*** Task input ***

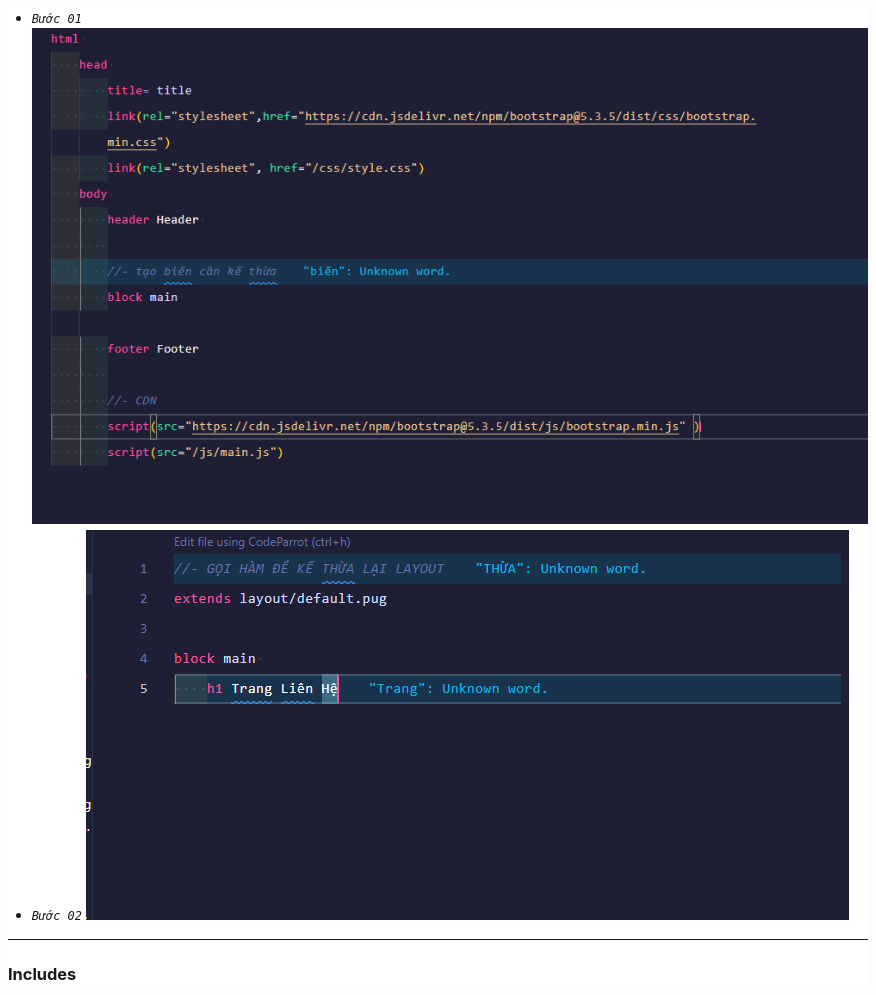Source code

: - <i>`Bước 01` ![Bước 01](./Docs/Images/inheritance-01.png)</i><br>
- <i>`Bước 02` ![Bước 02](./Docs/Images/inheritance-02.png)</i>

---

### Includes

*** End of Task input ***
*** Task input ***

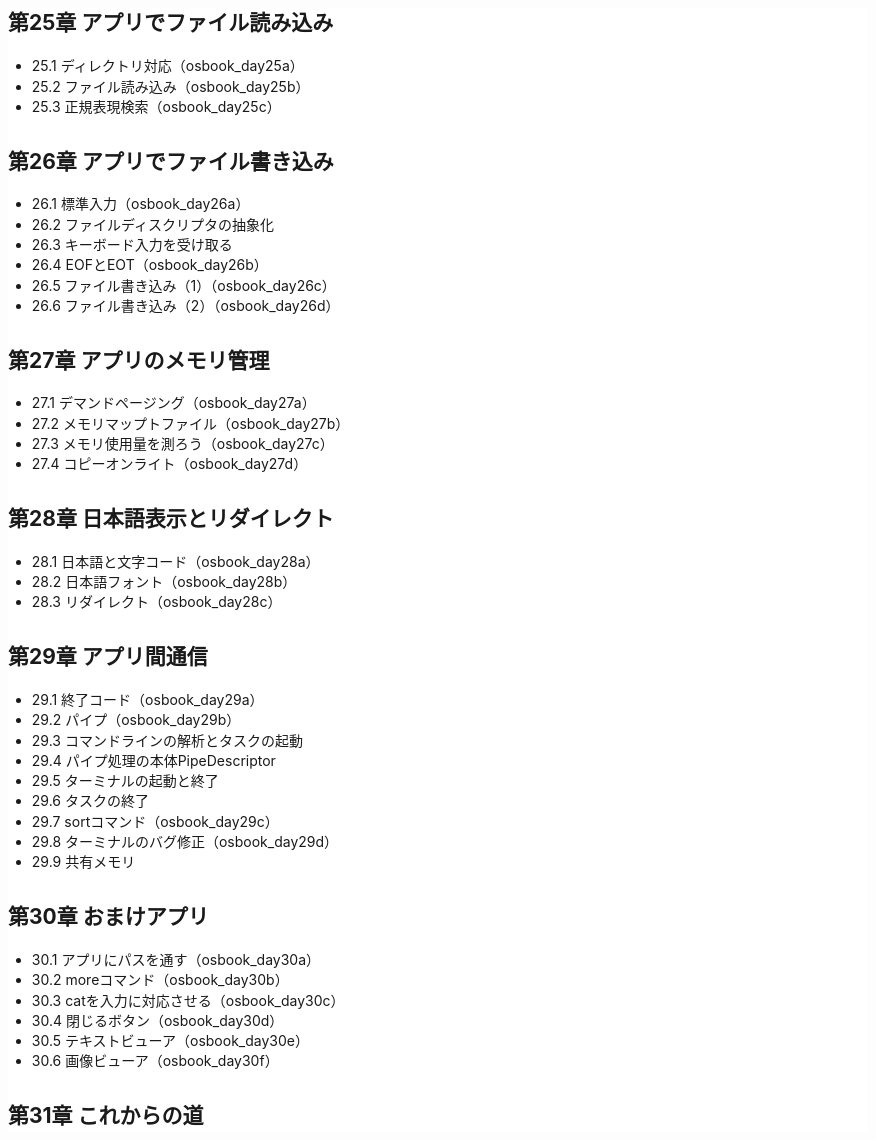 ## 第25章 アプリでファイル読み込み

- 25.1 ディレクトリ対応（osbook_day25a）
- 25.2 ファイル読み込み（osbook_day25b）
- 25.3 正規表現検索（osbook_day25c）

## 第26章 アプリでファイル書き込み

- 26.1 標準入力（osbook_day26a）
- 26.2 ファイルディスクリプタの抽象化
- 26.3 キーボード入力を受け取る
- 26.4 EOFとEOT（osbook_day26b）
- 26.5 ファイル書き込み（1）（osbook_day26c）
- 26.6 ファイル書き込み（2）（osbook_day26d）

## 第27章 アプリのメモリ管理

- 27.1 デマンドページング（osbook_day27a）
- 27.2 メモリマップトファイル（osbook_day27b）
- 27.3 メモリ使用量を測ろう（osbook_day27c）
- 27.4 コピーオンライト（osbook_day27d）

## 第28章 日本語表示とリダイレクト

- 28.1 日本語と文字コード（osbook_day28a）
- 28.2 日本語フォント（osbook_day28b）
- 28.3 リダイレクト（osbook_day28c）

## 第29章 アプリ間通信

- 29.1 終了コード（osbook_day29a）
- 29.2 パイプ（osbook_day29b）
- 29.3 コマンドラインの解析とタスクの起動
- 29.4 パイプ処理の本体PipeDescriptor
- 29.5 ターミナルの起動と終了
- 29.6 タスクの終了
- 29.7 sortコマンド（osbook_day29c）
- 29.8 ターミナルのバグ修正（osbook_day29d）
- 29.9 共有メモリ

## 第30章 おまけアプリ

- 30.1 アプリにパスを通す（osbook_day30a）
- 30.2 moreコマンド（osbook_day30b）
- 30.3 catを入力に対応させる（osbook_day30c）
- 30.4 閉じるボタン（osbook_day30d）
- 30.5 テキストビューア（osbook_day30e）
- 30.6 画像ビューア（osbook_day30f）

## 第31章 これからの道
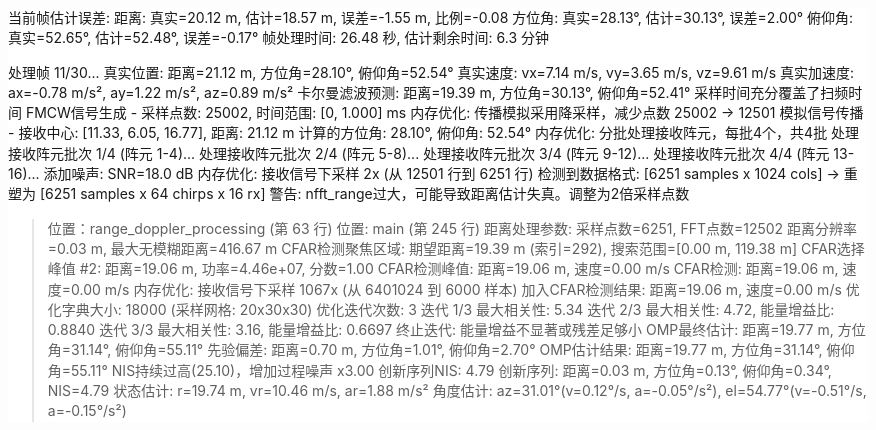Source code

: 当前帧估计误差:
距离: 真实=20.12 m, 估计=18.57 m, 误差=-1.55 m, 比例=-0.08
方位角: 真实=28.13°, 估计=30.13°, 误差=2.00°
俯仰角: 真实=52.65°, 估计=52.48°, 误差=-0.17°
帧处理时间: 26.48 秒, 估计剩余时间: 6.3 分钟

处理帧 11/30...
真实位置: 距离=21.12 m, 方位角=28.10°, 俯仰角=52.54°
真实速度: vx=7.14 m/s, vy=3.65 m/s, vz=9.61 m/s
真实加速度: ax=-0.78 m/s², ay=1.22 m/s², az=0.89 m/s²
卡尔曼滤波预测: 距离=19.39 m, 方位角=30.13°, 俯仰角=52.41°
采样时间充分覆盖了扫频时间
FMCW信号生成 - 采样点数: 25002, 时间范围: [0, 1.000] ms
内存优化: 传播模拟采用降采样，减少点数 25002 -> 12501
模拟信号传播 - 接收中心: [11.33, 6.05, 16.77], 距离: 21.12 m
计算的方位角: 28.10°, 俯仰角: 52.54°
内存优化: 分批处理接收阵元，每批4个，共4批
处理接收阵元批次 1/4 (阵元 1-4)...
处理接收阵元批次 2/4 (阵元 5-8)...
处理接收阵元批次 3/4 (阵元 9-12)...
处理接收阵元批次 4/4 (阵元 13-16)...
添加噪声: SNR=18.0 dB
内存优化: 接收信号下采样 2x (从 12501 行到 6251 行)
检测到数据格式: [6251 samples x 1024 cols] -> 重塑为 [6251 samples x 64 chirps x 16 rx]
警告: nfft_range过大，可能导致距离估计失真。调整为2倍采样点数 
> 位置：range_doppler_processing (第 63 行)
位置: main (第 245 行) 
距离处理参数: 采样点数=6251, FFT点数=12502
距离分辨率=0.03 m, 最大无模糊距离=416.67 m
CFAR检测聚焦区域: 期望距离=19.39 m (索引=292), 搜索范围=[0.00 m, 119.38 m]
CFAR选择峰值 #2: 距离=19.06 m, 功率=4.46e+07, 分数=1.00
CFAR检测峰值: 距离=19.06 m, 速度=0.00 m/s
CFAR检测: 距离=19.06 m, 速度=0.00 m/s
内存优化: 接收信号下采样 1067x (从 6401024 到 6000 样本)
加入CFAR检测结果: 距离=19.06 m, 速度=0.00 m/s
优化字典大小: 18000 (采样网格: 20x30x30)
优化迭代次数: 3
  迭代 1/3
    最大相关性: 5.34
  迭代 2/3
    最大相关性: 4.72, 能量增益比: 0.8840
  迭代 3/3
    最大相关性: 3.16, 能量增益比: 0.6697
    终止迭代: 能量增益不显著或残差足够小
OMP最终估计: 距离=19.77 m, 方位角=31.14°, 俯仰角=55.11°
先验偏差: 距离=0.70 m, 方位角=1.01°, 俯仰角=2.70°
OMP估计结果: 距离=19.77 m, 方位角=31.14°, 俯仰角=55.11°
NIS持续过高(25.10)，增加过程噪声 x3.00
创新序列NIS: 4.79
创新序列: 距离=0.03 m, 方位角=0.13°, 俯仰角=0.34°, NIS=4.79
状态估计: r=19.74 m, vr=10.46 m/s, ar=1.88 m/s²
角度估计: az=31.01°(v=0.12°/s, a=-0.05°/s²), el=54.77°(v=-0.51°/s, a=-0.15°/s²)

*** End of Task input ***
*** Task input ***

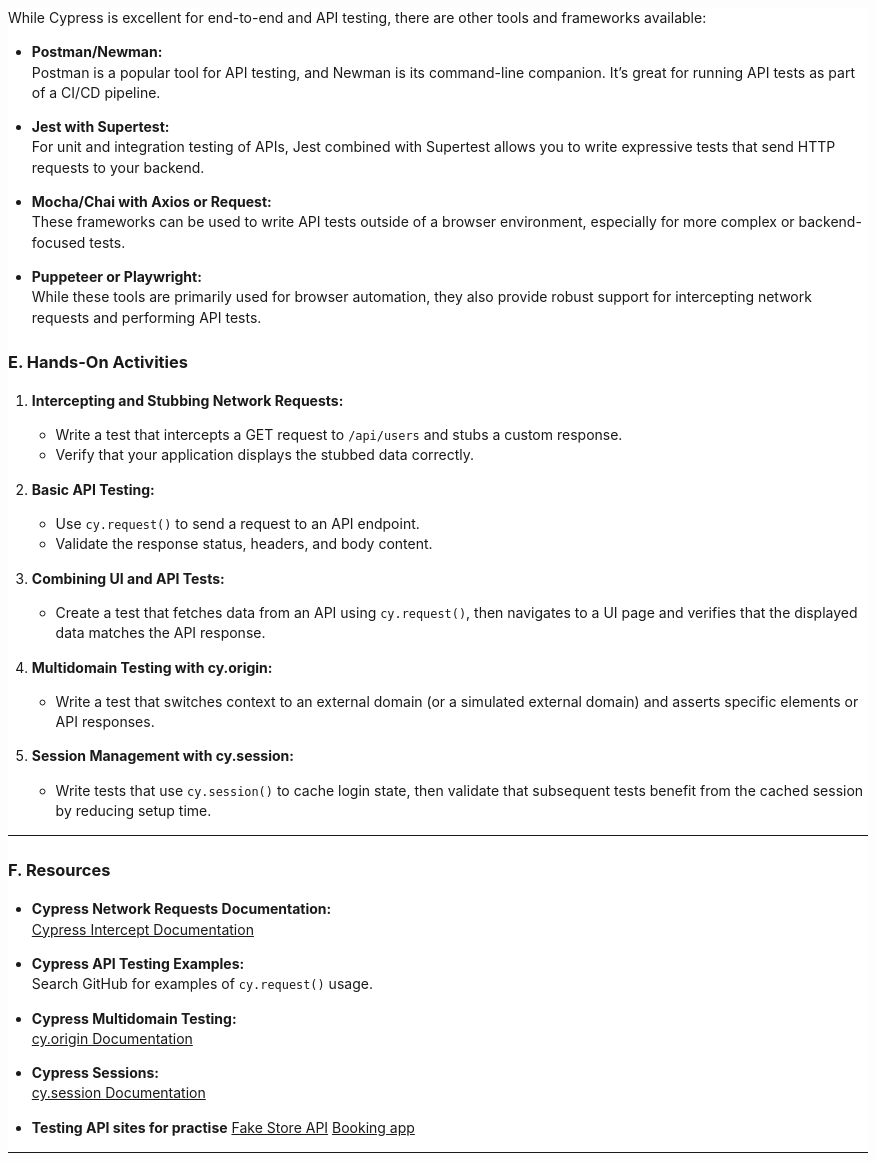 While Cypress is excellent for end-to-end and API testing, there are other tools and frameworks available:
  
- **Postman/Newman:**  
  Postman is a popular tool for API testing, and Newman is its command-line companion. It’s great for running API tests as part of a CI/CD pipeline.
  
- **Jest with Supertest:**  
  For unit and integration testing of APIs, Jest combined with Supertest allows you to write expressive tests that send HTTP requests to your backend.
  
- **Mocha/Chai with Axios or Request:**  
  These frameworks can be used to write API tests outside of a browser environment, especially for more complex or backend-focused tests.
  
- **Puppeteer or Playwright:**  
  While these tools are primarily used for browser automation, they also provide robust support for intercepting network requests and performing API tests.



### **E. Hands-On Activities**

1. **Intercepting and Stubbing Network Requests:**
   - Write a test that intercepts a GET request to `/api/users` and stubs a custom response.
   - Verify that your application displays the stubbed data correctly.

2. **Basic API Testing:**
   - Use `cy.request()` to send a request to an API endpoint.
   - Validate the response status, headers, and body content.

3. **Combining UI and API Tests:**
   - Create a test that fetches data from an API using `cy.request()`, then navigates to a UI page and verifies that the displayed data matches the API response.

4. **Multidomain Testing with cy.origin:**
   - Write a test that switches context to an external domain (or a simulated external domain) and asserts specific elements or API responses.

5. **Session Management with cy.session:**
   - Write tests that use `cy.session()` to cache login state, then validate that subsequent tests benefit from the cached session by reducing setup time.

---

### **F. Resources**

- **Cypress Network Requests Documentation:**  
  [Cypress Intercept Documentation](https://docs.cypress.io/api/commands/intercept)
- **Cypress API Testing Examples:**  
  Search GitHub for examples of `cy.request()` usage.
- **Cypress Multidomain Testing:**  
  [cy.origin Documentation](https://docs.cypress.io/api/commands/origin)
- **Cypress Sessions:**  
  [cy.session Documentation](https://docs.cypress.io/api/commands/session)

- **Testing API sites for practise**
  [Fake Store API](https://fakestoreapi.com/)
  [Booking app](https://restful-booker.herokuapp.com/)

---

*** End of Task input ***

» Instructions for the task
Collect, from the material above, every line containing the word "that".

» Worked solution
  For unit and integration testing of APIs, Jest combined with Supertest allows you to write expressive tests that send HTTP requests to your backend.
   - Write a test that intercepts a GET request to `/api/users` and stubs a custom response.
   - Verify that your application displays the stubbed data correctly.
   - Create a test that fetches data from an API using `cy.request()`, then navigates to a UI page and verifies that the displayed data matches the API response.
   - Write a test that switches context to an external domain (or a simulated external domain) and asserts specific elements or API responses.
   - Write tests that use `cy.session()` to cache login state, then validate that subsequent tests benefit from the cached session by reducing setup time.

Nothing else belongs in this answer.